When glucose enters the beta cell through a transporter on its surface, the cell metabolizes it and produces a surge of energy-carrying molecules. This shifts the cell’s energy balance, which closes specific potassium channels in the membrane. With those channels shut, the membrane’s electrical charge shifts, opening voltage-sensitive calcium channels. Calcium rushes in, and the same synaptotagmin-SNARE machinery described above kicks into action. The insulin granules fuse with the plasma membrane using a SNARE complex assembled from proteins on the granule and on the cell surface, and insulin is released into the bloodstream.
How the Cell Recovers Afterward
Every time a vesicle fully fuses with the plasma membrane, it adds its own membrane material to the cell surface. Left unchecked, this would cause the cell to balloon outward. Cells solve this problem through endocytosis, pulling membrane back inside to form new vesicles that can be refilled and reused.
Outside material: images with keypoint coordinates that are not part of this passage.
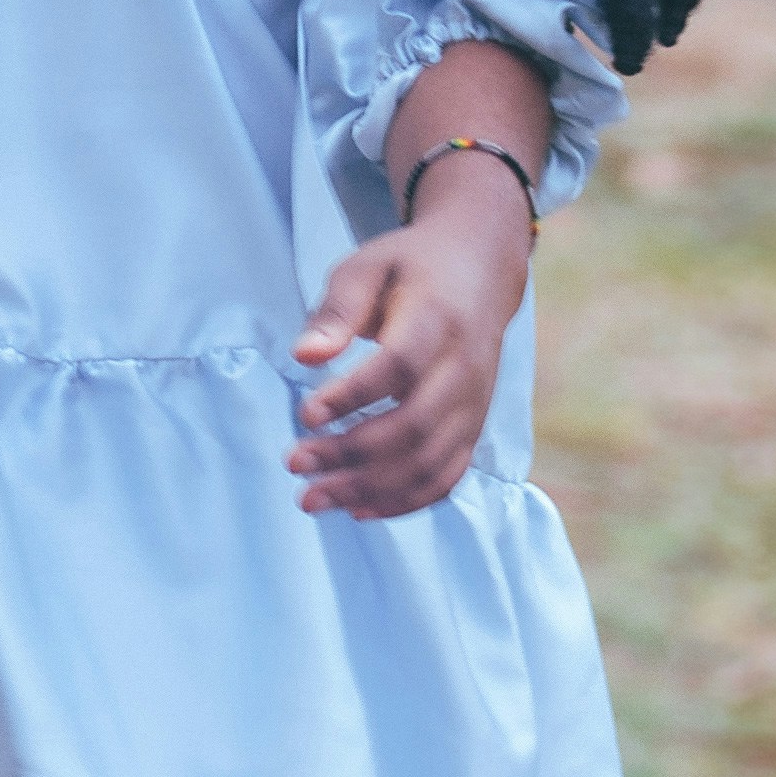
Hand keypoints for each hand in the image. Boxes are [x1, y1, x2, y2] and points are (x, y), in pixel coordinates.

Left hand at [287, 173, 532, 523]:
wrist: (481, 271)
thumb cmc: (410, 268)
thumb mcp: (367, 266)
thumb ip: (337, 309)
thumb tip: (305, 354)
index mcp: (438, 319)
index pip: (398, 368)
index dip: (352, 397)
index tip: (304, 415)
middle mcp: (464, 368)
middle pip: (412, 426)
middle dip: (350, 455)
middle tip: (294, 464)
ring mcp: (475, 404)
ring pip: (429, 462)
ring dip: (369, 489)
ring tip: (313, 497)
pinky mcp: (475, 427)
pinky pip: (447, 477)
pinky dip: (405, 501)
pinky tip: (358, 510)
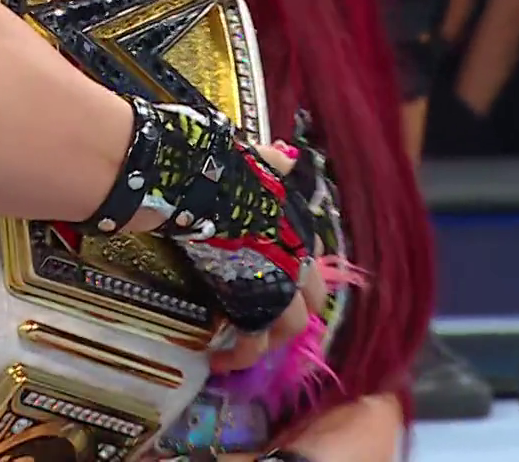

The primary recovery mechanism at many cell types, particularly neurons, involves a protein scaffold called clathrin. Clathrin molecules assemble into a cage-like lattice on the inner surface of the plasma membrane, bending it inward until a new vesicle pinches off into the cell interior. At small brain synapses, which typically contain only 100 to 200 vesicles total, this clathrin-mediated recovery retrieves most fused vesicle membrane with a time constant of about 15 seconds. This efficient recycling is essential: without it, a synapse would quickly run out of vesicles and stop communicating.